Building a team also involves getting the team to do stuff together. Perhaps in some work environments it is not necessary to have a team, it really is just a set of individual efforts. I can't really think of any real concrete examples where a company is formed and contains a set of non-cooperating individuals. It's kind of not really a company, if everyone's job is unrelated to each others, then surely they don't require being a member of a company and could each operate as individuals, eg as sole proprietors. However that sounds rather lonely. Having positive social interactions is an important aspect of a job and working with others and getting stuff done.

So what it comes down to is getting stuff done, and getting it done efficiently. When the team is working well together like a well oiled machine, stuff gets done, it's enjoyable and a positive environment. When there isn't any cohesion in the team, no one gets along, interactions are negative, it greatly impacts on getting stuff done. That is the bottom line.

Usually the idea of adding more staff is to get more stuff done. If you are in agreement with that statement then I hope I can finish here for you.
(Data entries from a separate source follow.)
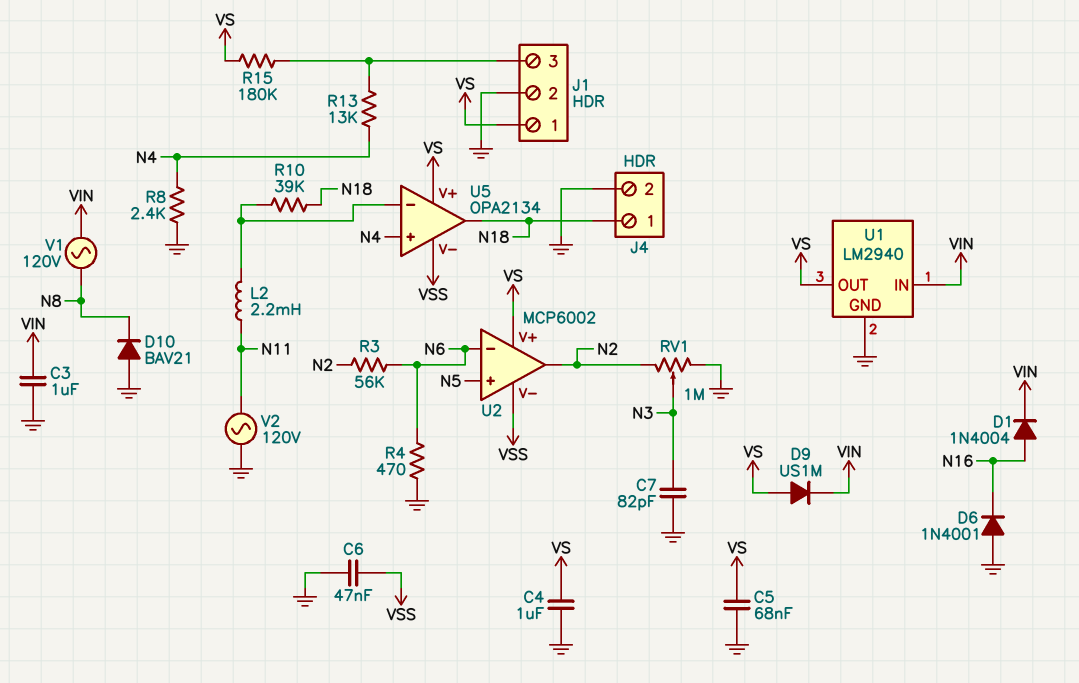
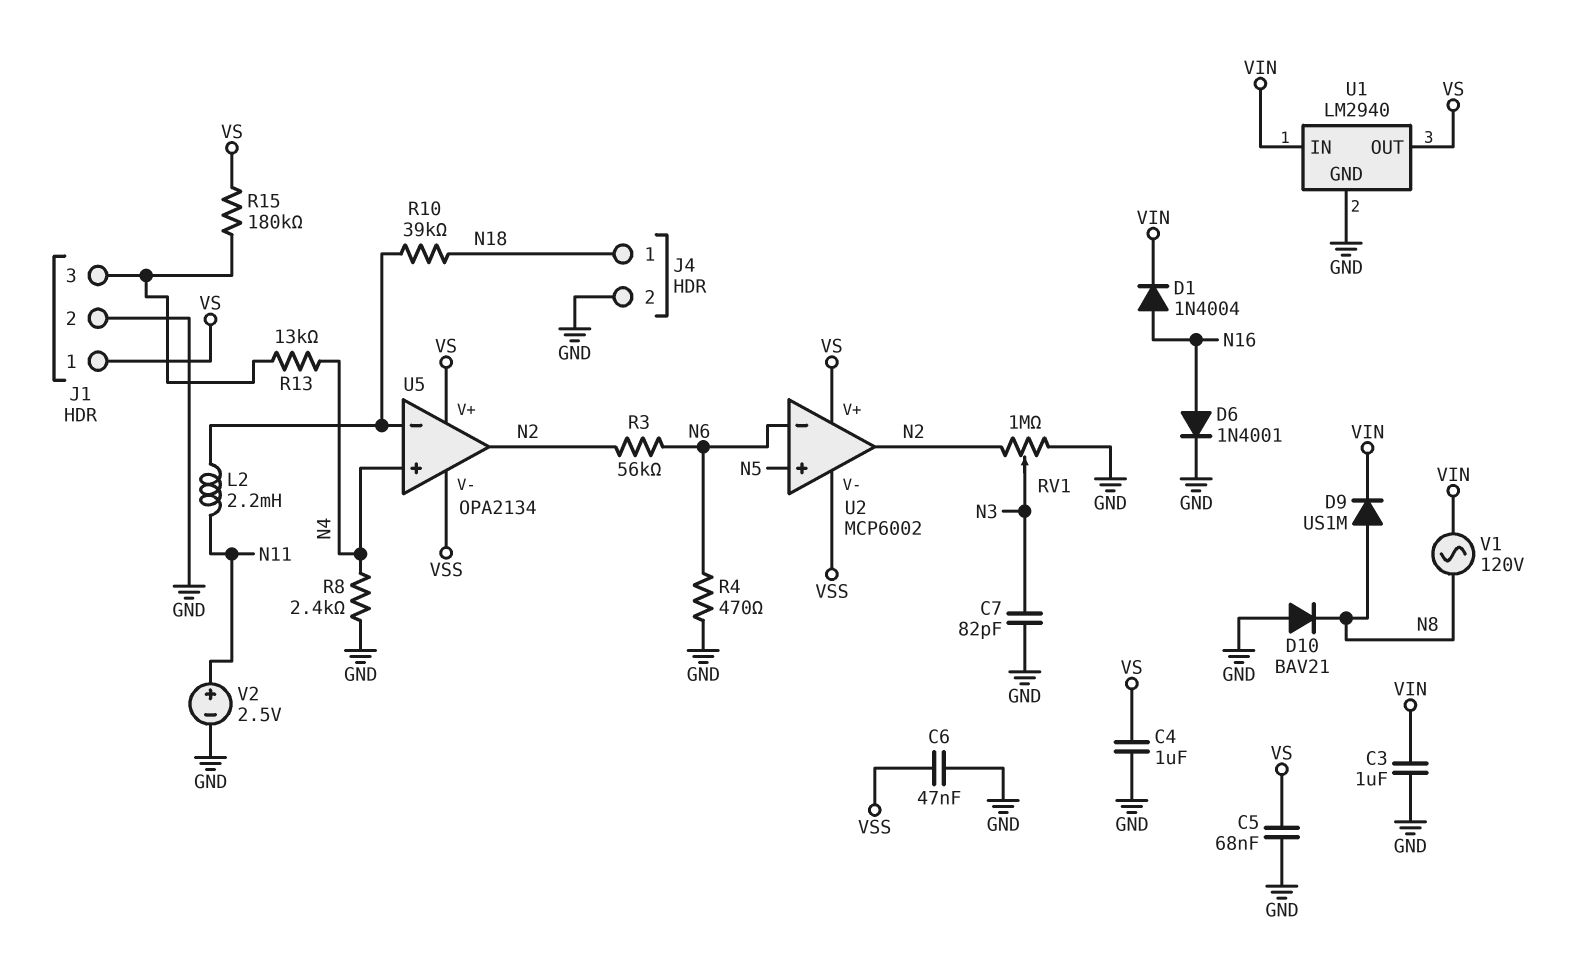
D6: diode 1N4001 (A GND, K N16) -> diode 1N4001 (A N16, K GND)
D9: diode US1M (A VS, K VIN) -> diode US1M (A N8, K VIN)
U5 pin out: N18 -> N2
V2: AC 120V (GND, N11) -> 2.5V (plus N11, minus GND)

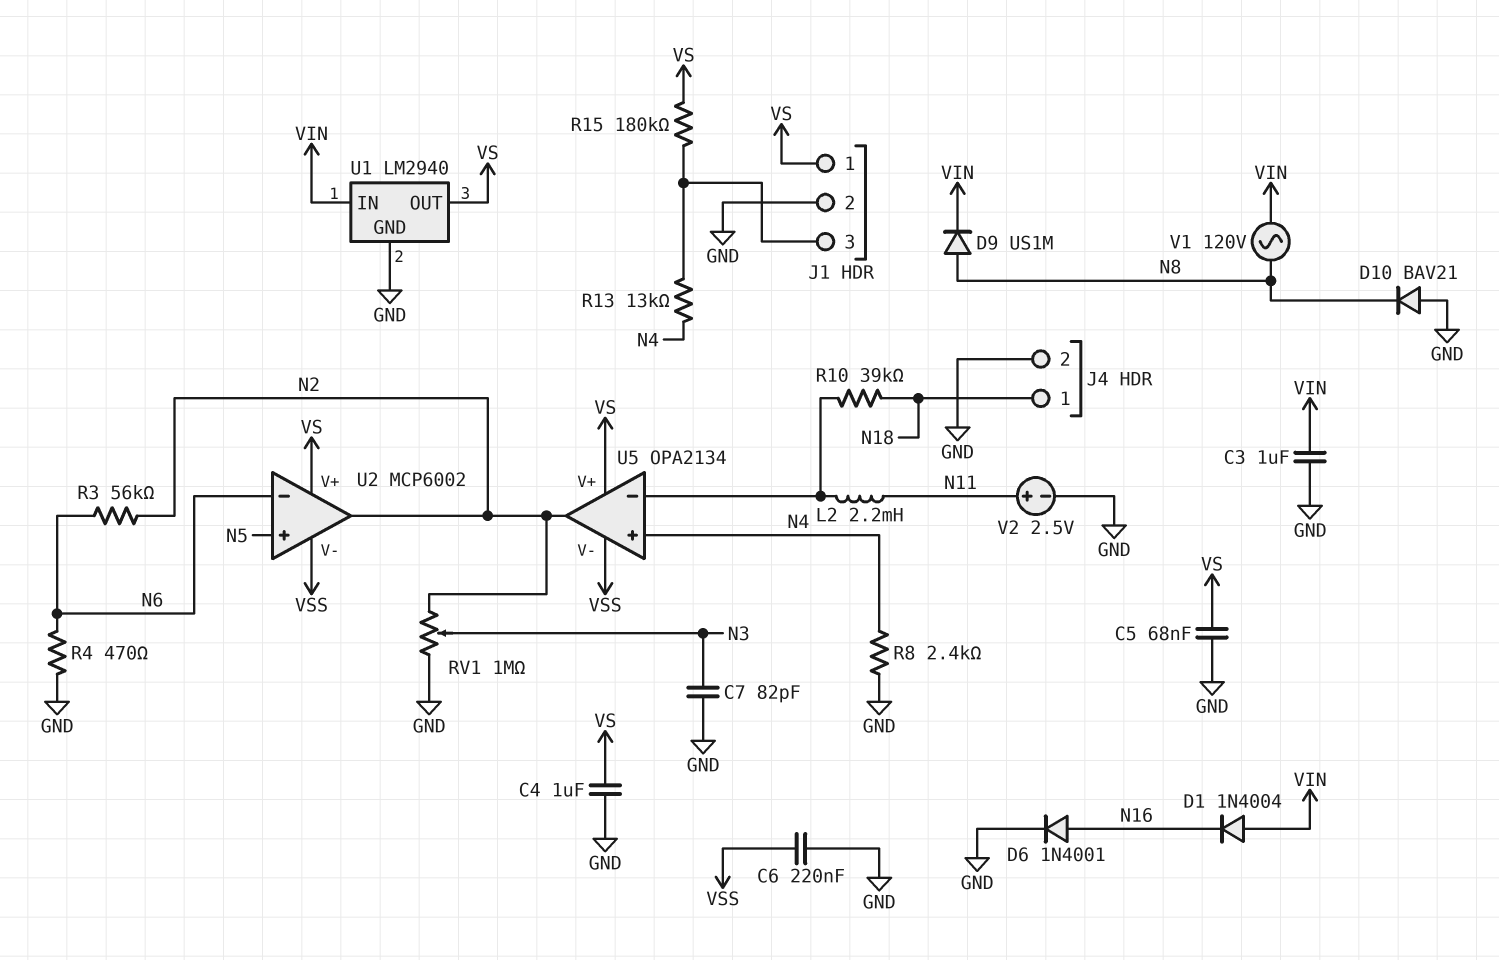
C6: 47nF (GND, VSS) -> 220nF (GND, VSS)
D1: diode 1N4004 (A N16, K VIN) -> diode 1N4004 (A VIN, K N16)

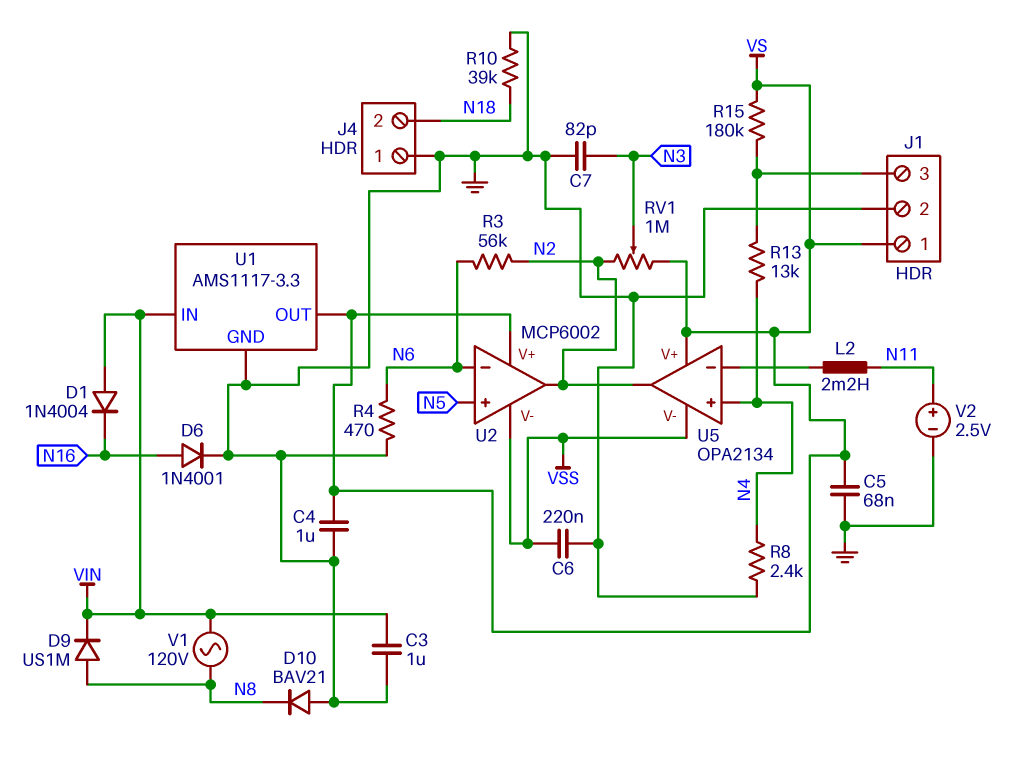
J4 pin 1: N18 -> GND
J4 pin 2: GND -> N18
R10: 39k (N18, U5/in-) -> 39k (GND, N18)
RV1: 1M (GND, N2, wiper N3) -> 1M (N2, VS, wiper N3)
U1: LM2940 -> AMS1117-3.3

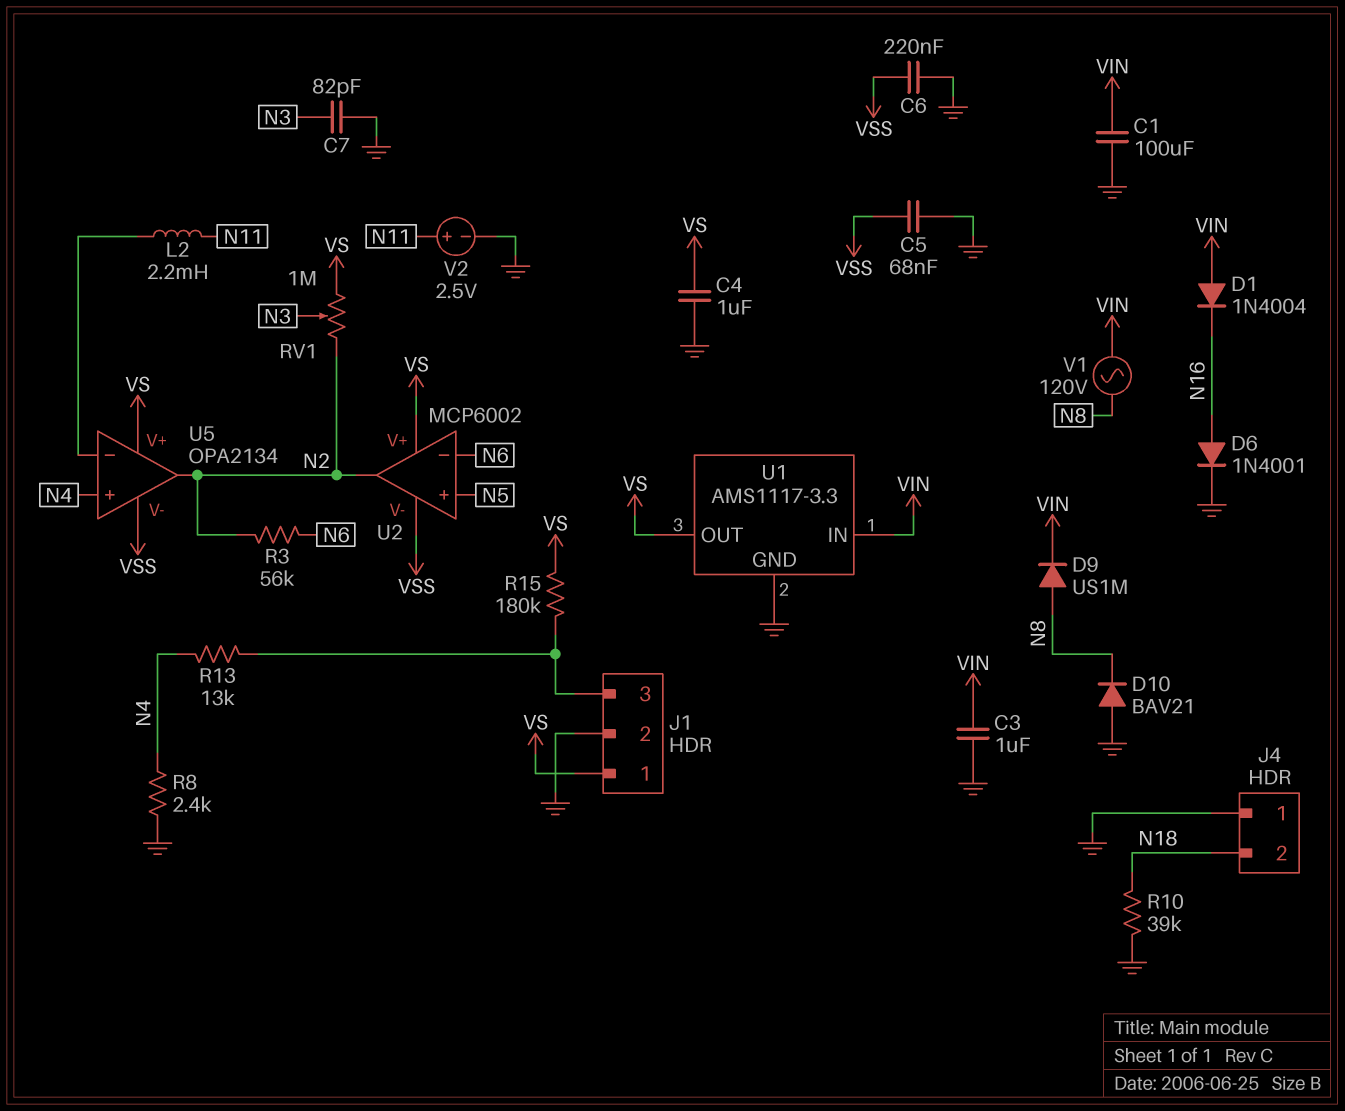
C1: none -> 100uF (GND, VIN)
C5: 68nF (GND, VS) -> 68nF (GND, VSS)
R4: 470 (GND, N6) -> none

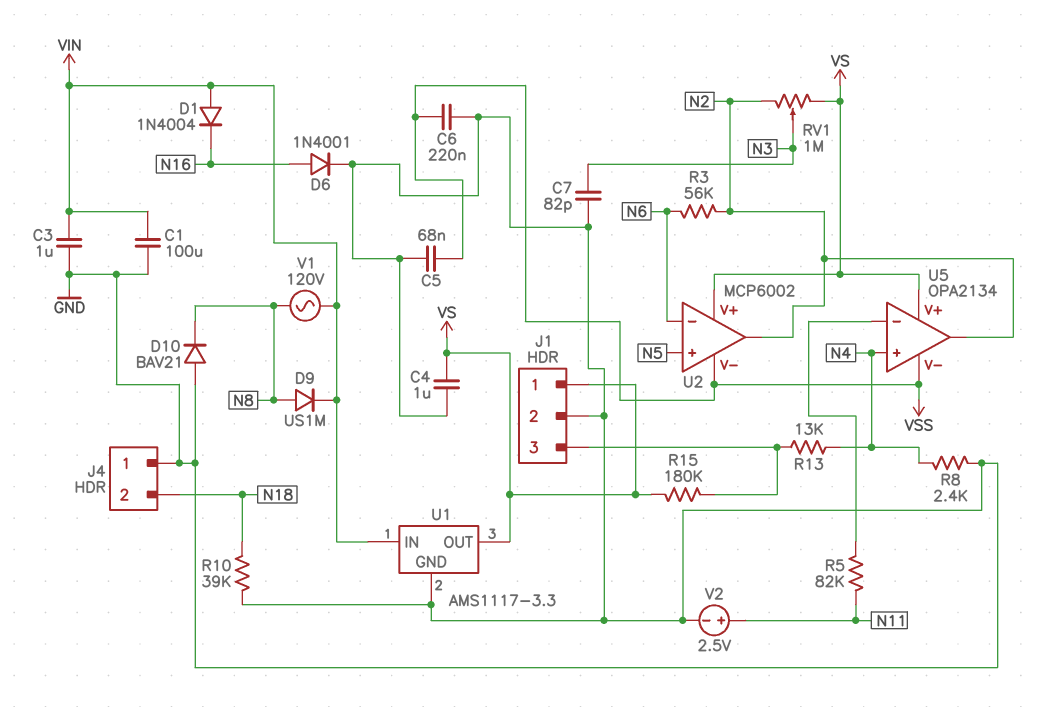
L2: 2.2mH (N11, U5/in-) -> none
R5: none -> 82k (N11, U5/in-)

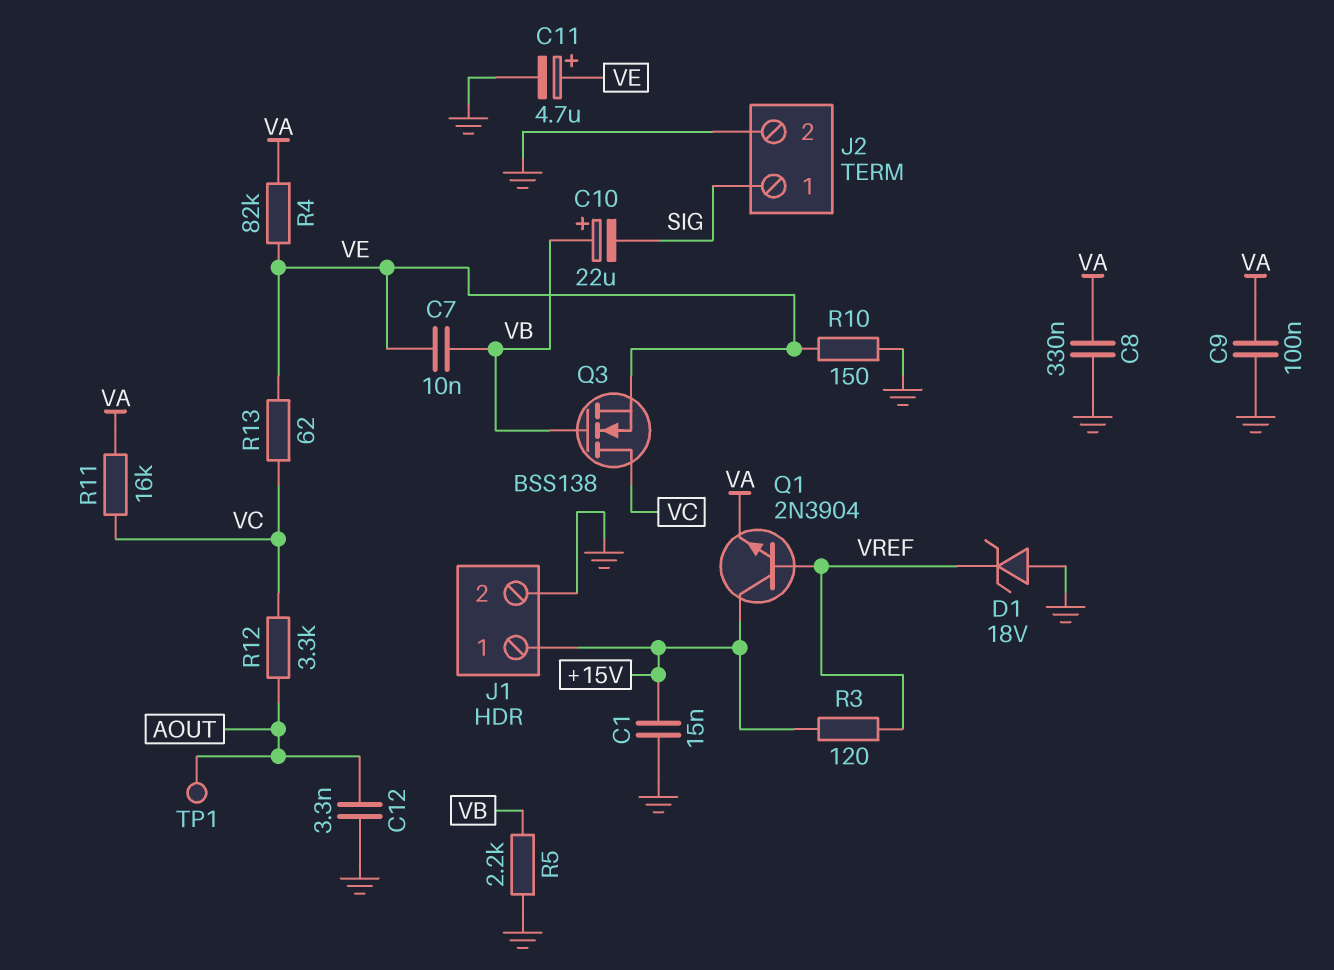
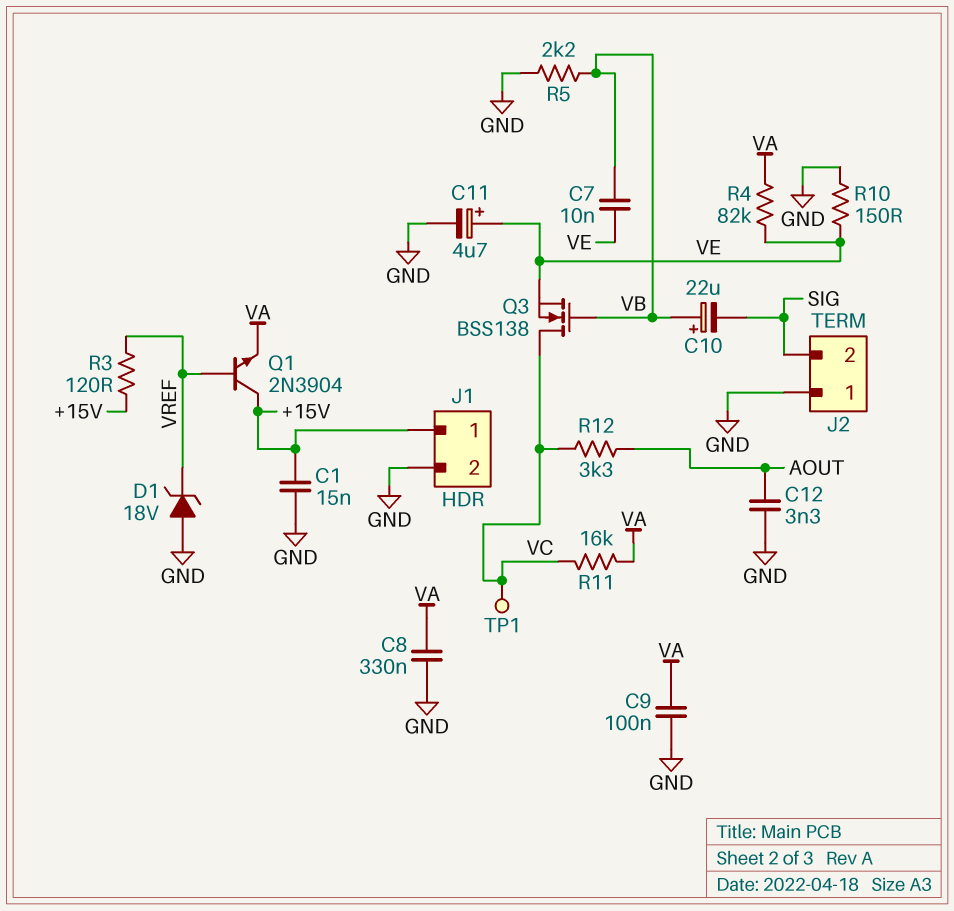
J2 pin 1: SIG -> GND
J2 pin 2: GND -> SIG
R13: 62 (VC, VE) -> none
TP1: test point (AOUT) -> test point (VC)

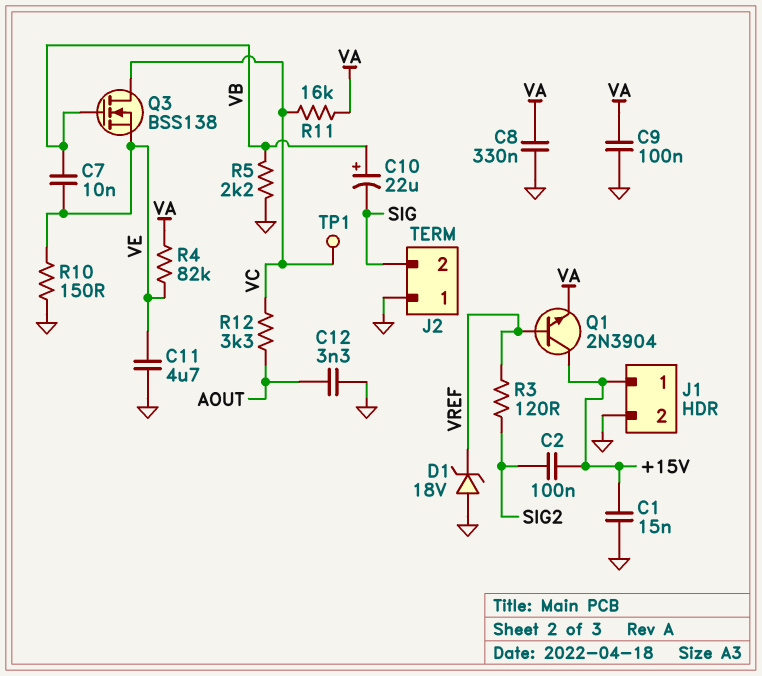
C2: none -> 100nF (+15V, SIG2)
C11: 4.7uF (plus VE, minus GND) -> 4.7uF (GND, VE)
R3: 120 (+15V, VREF) -> 120 (SIG2, VREF)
Sometimes it's to build an empire for the aggrandizement of someone with ego issues in which case I guess the idea of "building a team" must seem like a strange concept when the idea of "adding staff" fulfills faster the aim of building an empire. If this is you, keep reading. Even empires can crumble, particularly when there is rebellion. You still need relatively happy workers to build an empire. I do think most people prefer being in situations with positive social interactions over negative ones or over having a lack of human interaction for prolonged periods so I think most people want to belong to a productive working team, rather than simply a minion for the aggrandizement of an ego maniac running around pretending to look busy. Even if empire building, you need to create a cohesive group, infuse culture, create positive attitudes, promote a rewarding and productive environment all to keep the empire from rebellion.